◆ ACTION ITEM ◆
Below are some records. Pull every line that contains the word "hand".
╔══
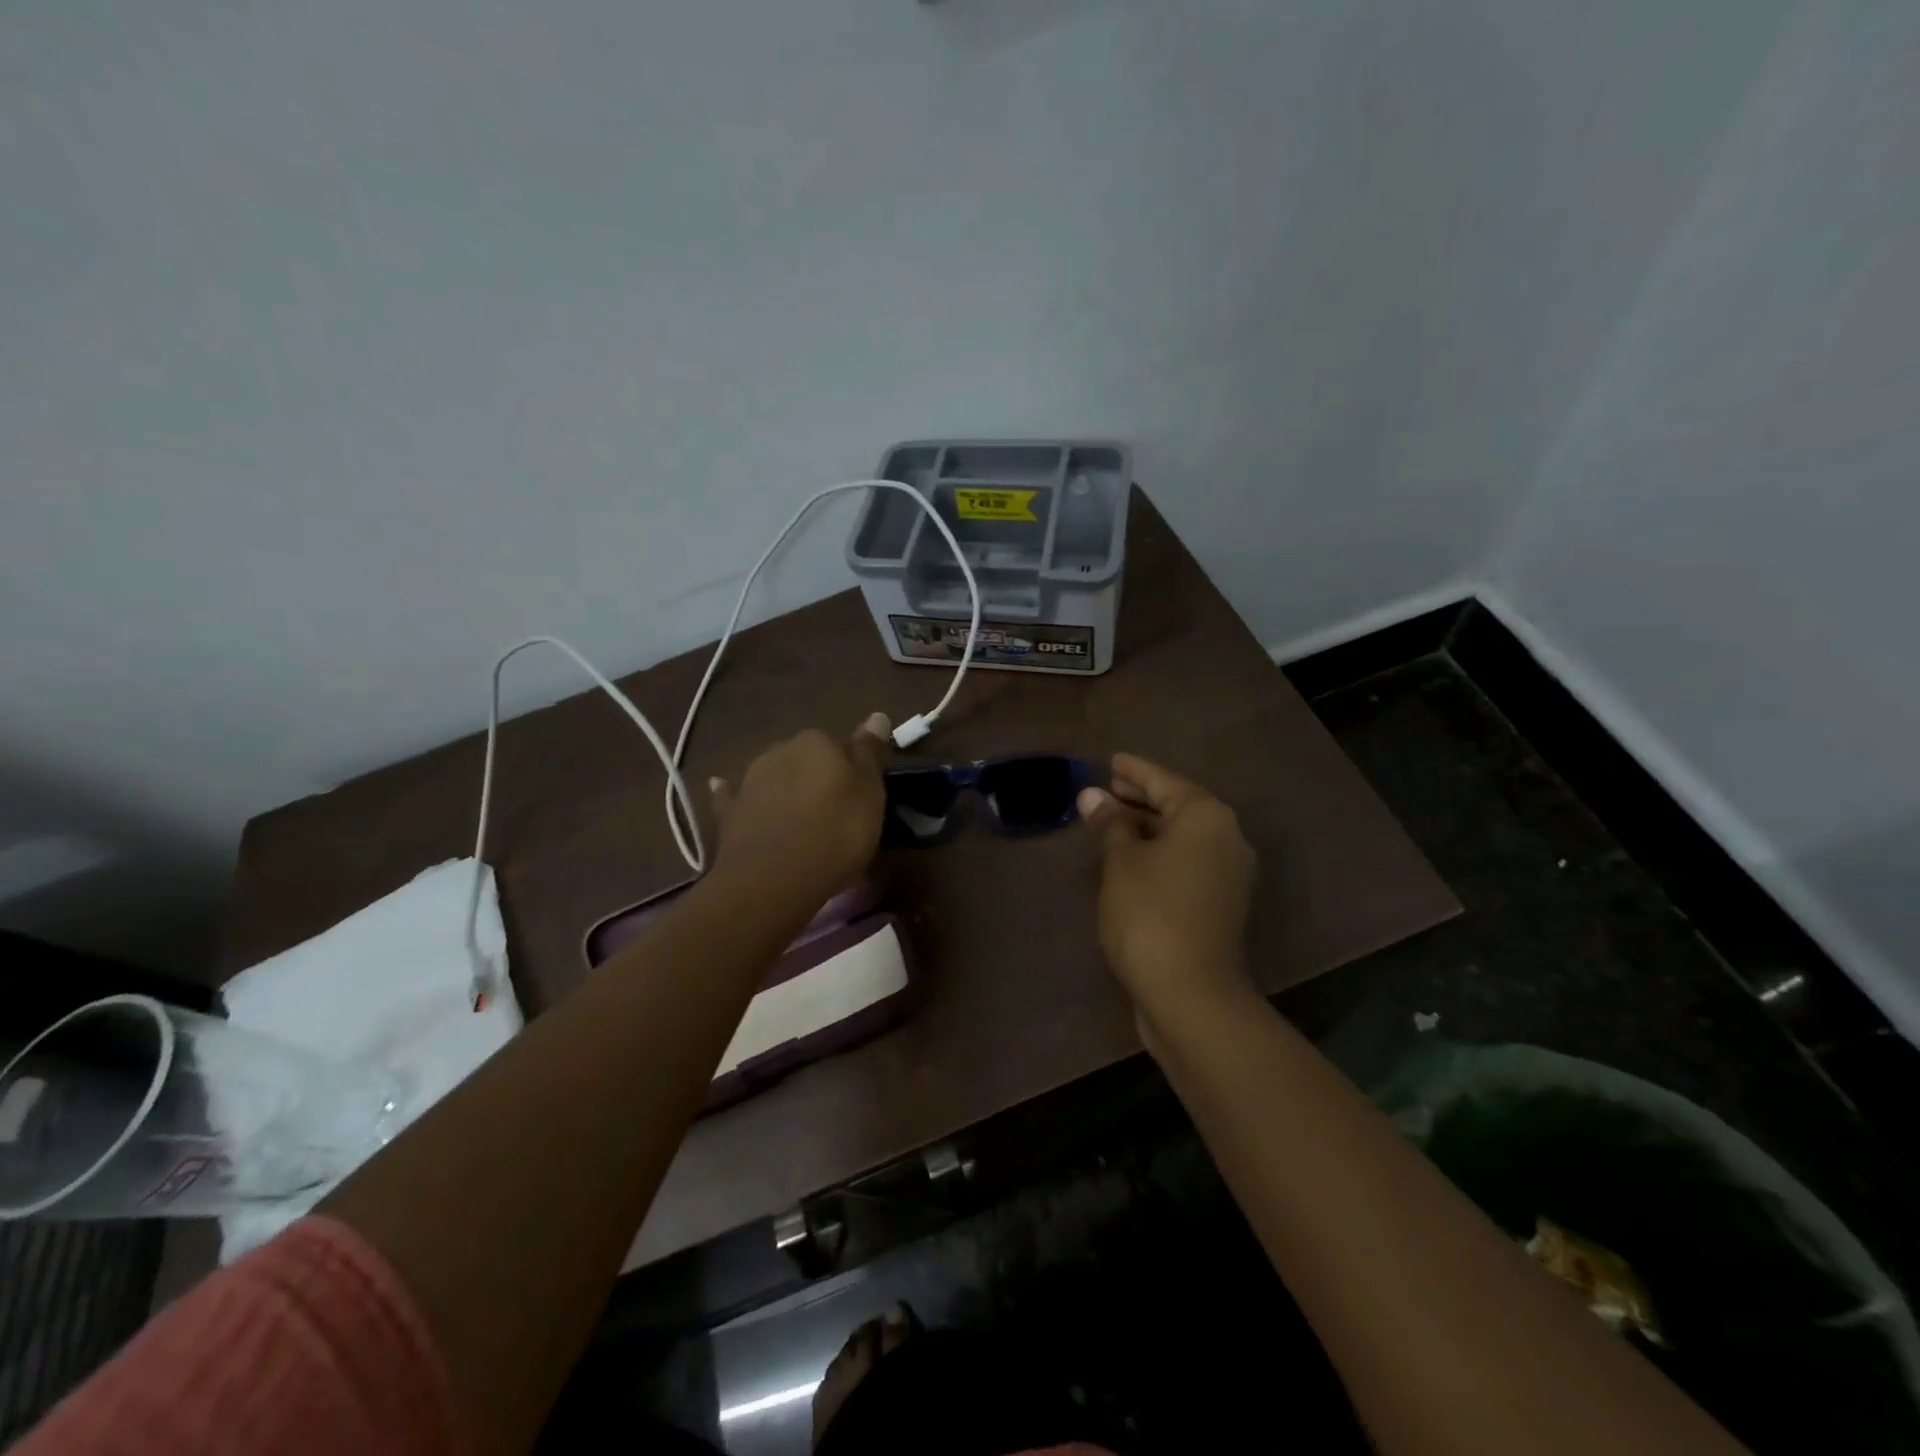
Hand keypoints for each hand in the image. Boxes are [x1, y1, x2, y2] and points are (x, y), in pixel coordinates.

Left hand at [707, 714, 890, 912]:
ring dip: (784, 788)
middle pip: (806, 759)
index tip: (861, 796)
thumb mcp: (870, 792)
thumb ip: (870, 752)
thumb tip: (877, 715)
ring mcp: (749, 780)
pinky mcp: (728, 811)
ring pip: (774, 776)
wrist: (774, 878)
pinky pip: (734, 796)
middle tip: (834, 812)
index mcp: (817, 741)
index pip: (841, 745)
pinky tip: (723, 789)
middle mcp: (780, 750)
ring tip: (798, 818)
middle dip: (817, 778)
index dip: (852, 770)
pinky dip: (735, 794)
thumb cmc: (836, 832)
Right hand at [1076, 753, 1256, 1021]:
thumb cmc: (1151, 914)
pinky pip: (1186, 861)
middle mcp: (1226, 839)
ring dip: (1147, 827)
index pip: (1164, 780)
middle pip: (1178, 806)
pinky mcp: (1220, 904)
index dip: (1134, 769)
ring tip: (1110, 822)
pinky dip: (1159, 853)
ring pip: (1182, 837)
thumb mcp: (1121, 862)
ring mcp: (1228, 874)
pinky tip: (1130, 859)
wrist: (1192, 995)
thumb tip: (1092, 795)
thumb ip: (1110, 824)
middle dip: (1140, 797)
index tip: (1111, 760)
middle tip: (1106, 789)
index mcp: (1206, 817)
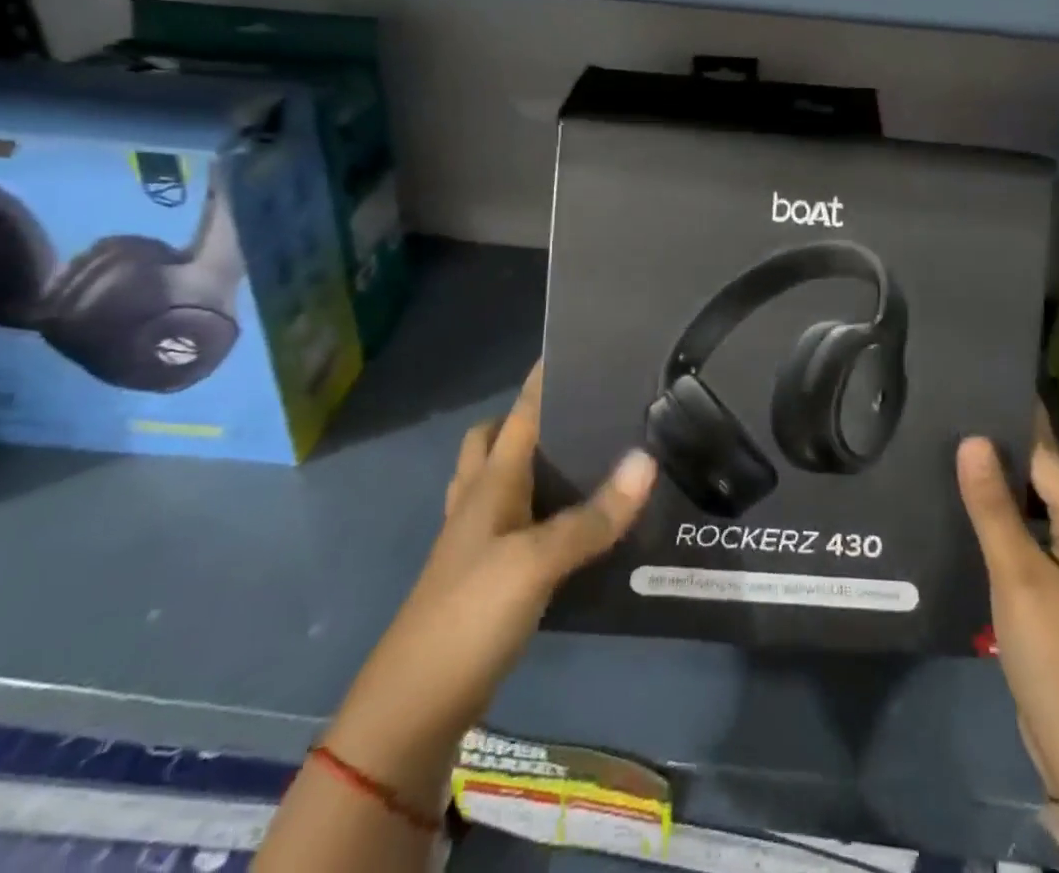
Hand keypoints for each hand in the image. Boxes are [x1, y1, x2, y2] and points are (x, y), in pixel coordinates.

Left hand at [327, 364, 657, 785]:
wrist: (412, 711)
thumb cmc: (469, 617)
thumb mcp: (535, 563)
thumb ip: (592, 516)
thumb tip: (646, 459)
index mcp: (488, 484)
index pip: (518, 415)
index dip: (541, 380)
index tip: (573, 347)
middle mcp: (477, 502)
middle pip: (493, 442)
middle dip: (526, 419)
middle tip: (580, 413)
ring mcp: (475, 543)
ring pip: (498, 482)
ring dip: (529, 463)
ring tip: (582, 458)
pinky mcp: (484, 578)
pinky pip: (511, 523)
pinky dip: (536, 510)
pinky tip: (569, 524)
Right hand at [957, 407, 1058, 800]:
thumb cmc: (1053, 650)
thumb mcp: (1016, 574)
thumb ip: (993, 505)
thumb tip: (973, 438)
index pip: (1053, 453)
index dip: (1023, 419)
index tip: (991, 382)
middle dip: (1038, 439)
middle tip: (984, 418)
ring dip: (1035, 472)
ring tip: (984, 454)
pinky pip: (1056, 523)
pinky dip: (1032, 504)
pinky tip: (996, 509)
╚══
◆ SOLUTION TO THE PROBLEM ◆
Hand keypoints for each hand in the image. Boxes are [x1, y1, x2, y2] and points are (x, y), in pixel coordinates.
Left hand at [707, 714, 890, 912]:
Right hand at [1076, 753, 1256, 1021]:
Hand keypoints for each hand in the image. Boxes are [x1, y1, x2, y2] and points are (x, y), in pixel coordinates.
Left hand at [327, 364, 657, 785]:
Right hand at [957, 407, 1058, 800]:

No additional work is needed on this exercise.